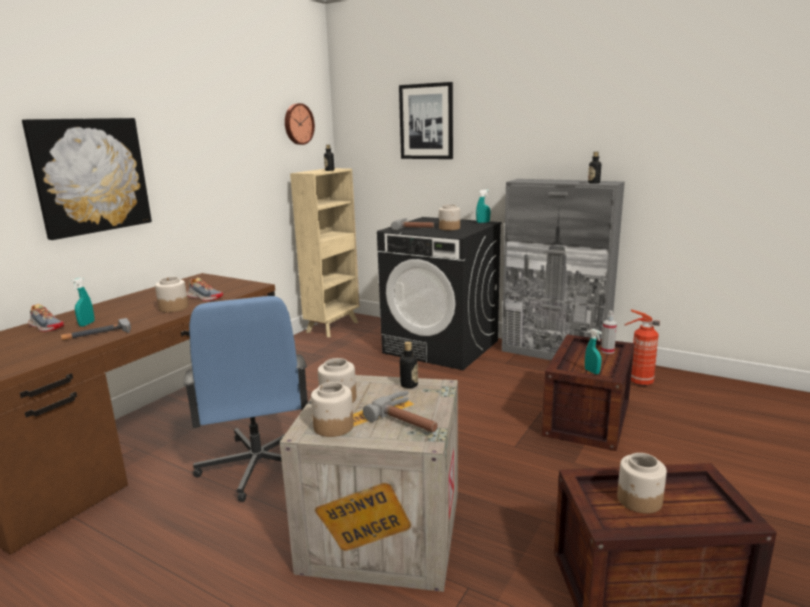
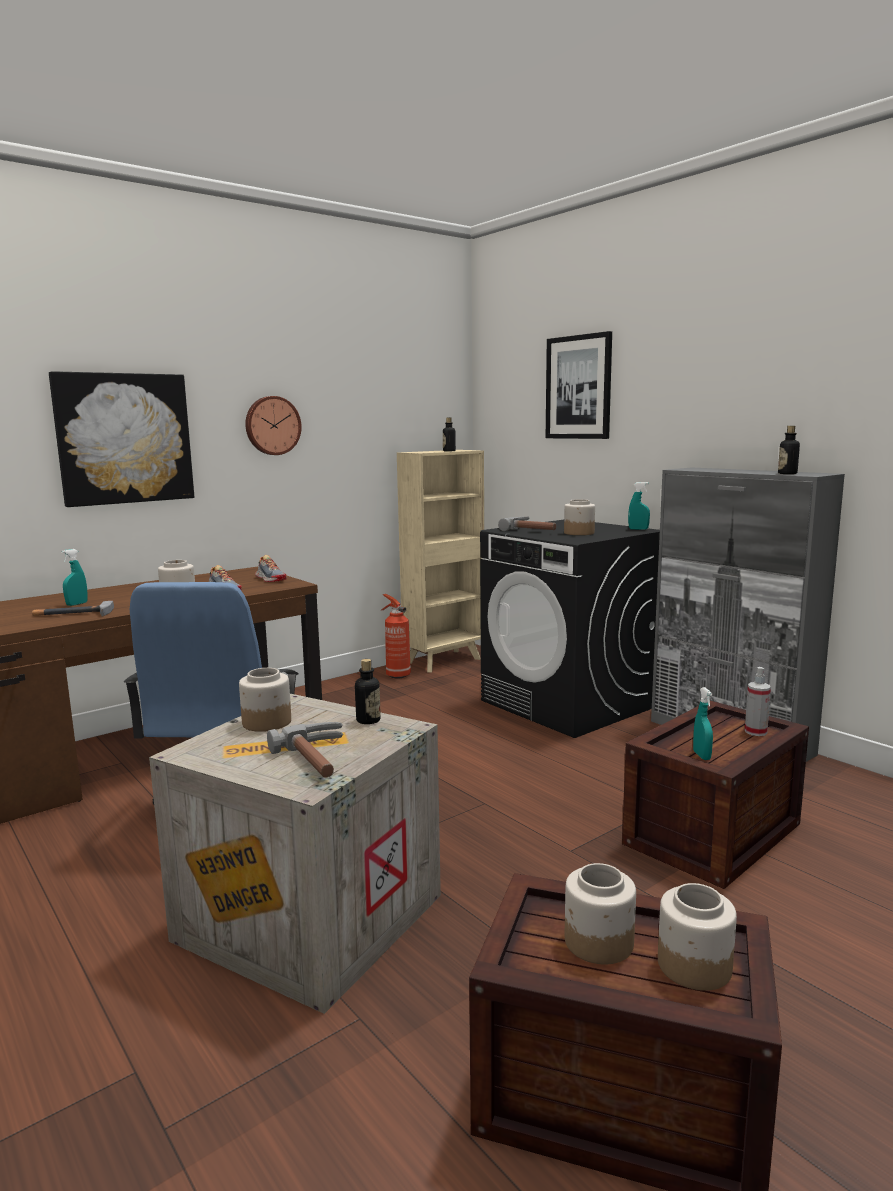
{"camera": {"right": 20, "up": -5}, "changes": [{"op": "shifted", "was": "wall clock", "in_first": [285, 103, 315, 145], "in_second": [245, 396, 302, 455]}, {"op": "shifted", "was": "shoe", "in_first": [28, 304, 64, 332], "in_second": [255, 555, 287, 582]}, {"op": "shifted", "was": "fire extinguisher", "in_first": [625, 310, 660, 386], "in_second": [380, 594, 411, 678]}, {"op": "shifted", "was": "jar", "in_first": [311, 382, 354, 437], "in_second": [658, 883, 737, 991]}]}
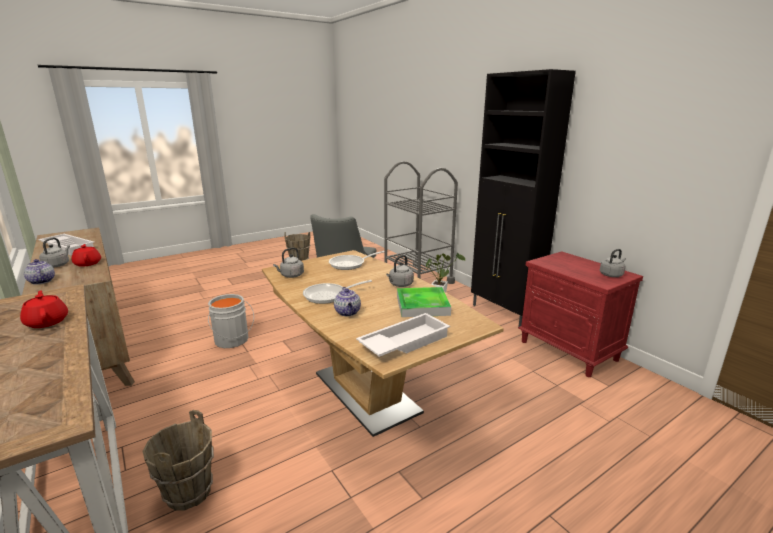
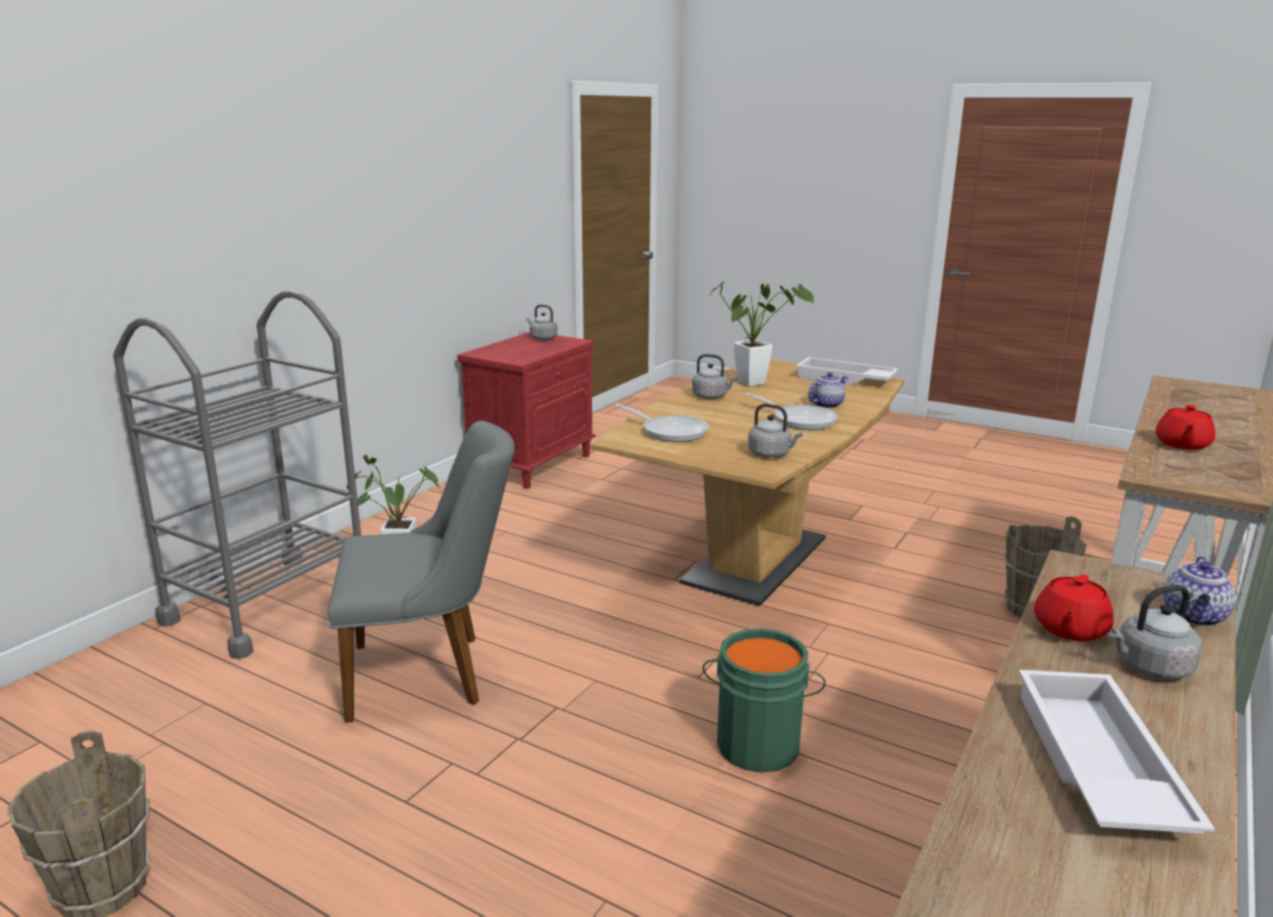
{"camera": {"right": -115, "up": 0}, "changes": [{"op": "gone", "was": "black cabinet", "in_first": [471, 69, 576, 327]}, {"op": "swapped", "was": "tray", "now": "potted plant", "in_first": [397, 287, 451, 317], "in_second": [710, 282, 814, 386]}, {"op": "repainted", "was": "grey bucket", "now": "green bucket", "in_first": [208, 294, 254, 348], "in_second": [703, 628, 826, 773]}]}
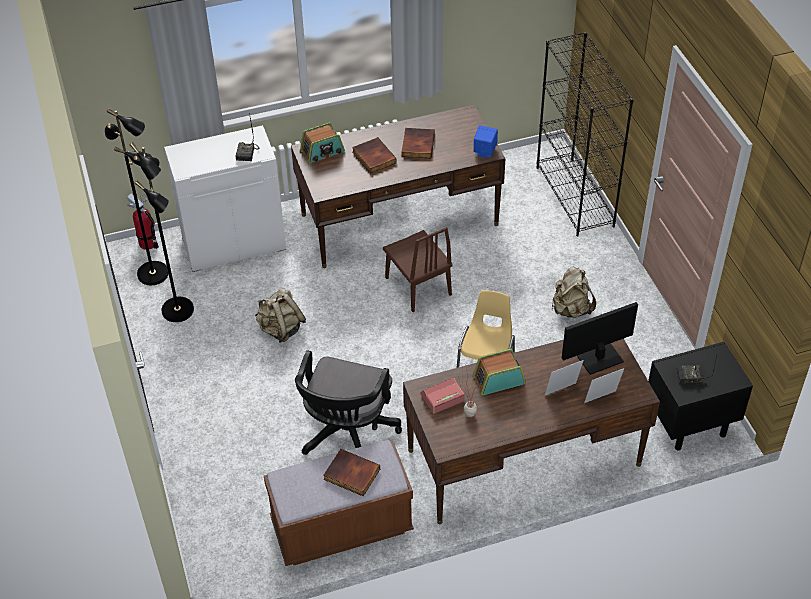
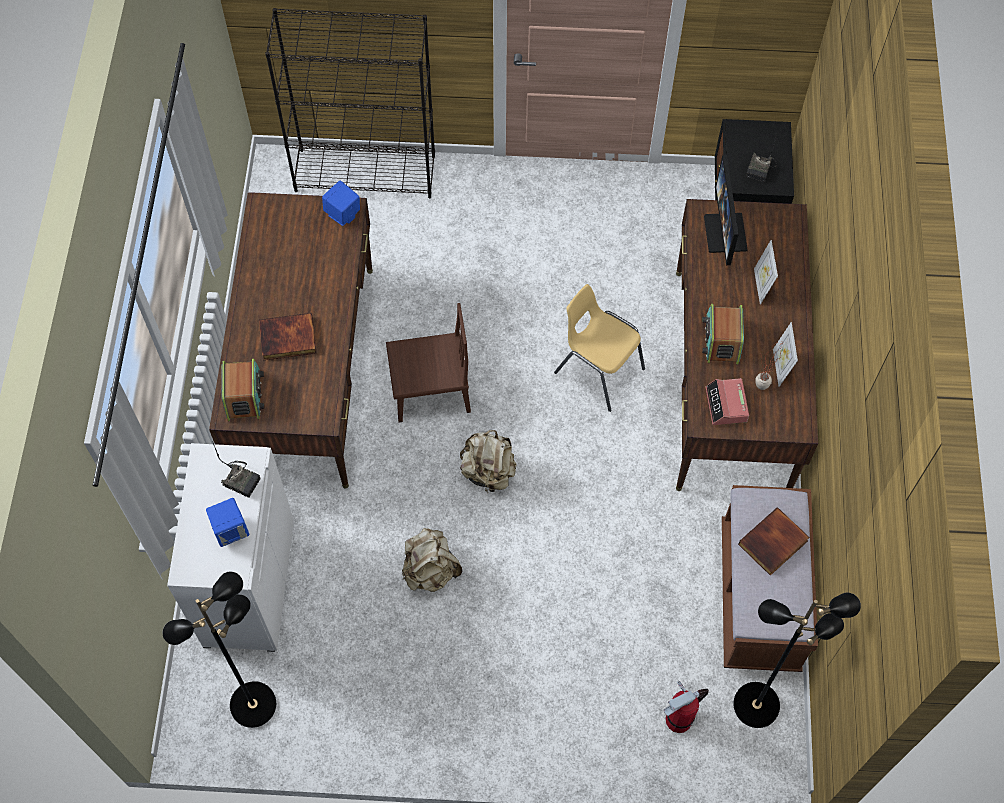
{"camera": {"right": -70, "up": 15}, "changes": [{"op": "gone", "was": "book", "in_first": [401, 128, 435, 158]}, {"op": "shifted", "was": "black floor lamp", "in_first": [130, 142, 194, 322], "in_second": [733, 593, 861, 728]}, {"op": "shifted", "was": "fire extinguisher", "in_first": [127, 193, 159, 250], "in_second": [664, 681, 709, 733]}, {"op": "shifted", "was": "beige backpack", "in_first": [552, 267, 596, 318], "in_second": [460, 430, 517, 492]}, {"op": "gone", "was": "black office chair", "in_first": [295, 350, 402, 455]}, {"op": "shifted", "was": "picture frame", "in_first": [584, 368, 624, 403], "in_second": [773, 322, 798, 387]}, {"op": "new", "now": "blue speaker", "in_second": [206, 498, 249, 547]}]}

_Try it:_
Every line of the listing above is to be repeated exactly, with its pictures left out.

_Expected output:_
{"camera": {"right": 20, "up": -5}, "changes": [{"op": "shifted", "was": "wall clock", "in_first": [285, 103, 315, 145], "in_second": [245, 396, 302, 455]}, {"op": "shifted", "was": "shoe", "in_first": [28, 304, 64, 332], "in_second": [255, 555, 287, 582]}, {"op": "shifted", "was": "fire extinguisher", "in_first": [625, 310, 660, 386], "in_second": [380, 594, 411, 678]}, {"op": "shifted", "was": "jar", "in_first": [311, 382, 354, 437], "in_second": [658, 883, 737, 991]}]}
{"camera": {"right": -115, "up": 0}, "changes": [{"op": "gone", "was": "black cabinet", "in_first": [471, 69, 576, 327]}, {"op": "swapped", "was": "tray", "now": "potted plant", "in_first": [397, 287, 451, 317], "in_second": [710, 282, 814, 386]}, {"op": "repainted", "was": "grey bucket", "now": "green bucket", "in_first": [208, 294, 254, 348], "in_second": [703, 628, 826, 773]}]}
{"camera": {"right": -70, "up": 15}, "changes": [{"op": "gone", "was": "book", "in_first": [401, 128, 435, 158]}, {"op": "shifted", "was": "black floor lamp", "in_first": [130, 142, 194, 322], "in_second": [733, 593, 861, 728]}, {"op": "shifted", "was": "fire extinguisher", "in_first": [127, 193, 159, 250], "in_second": [664, 681, 709, 733]}, {"op": "shifted", "was": "beige backpack", "in_first": [552, 267, 596, 318], "in_second": [460, 430, 517, 492]}, {"op": "gone", "was": "black office chair", "in_first": [295, 350, 402, 455]}, {"op": "shifted", "was": "picture frame", "in_first": [584, 368, 624, 403], "in_second": [773, 322, 798, 387]}, {"op": "new", "now": "blue speaker", "in_second": [206, 498, 249, 547]}]}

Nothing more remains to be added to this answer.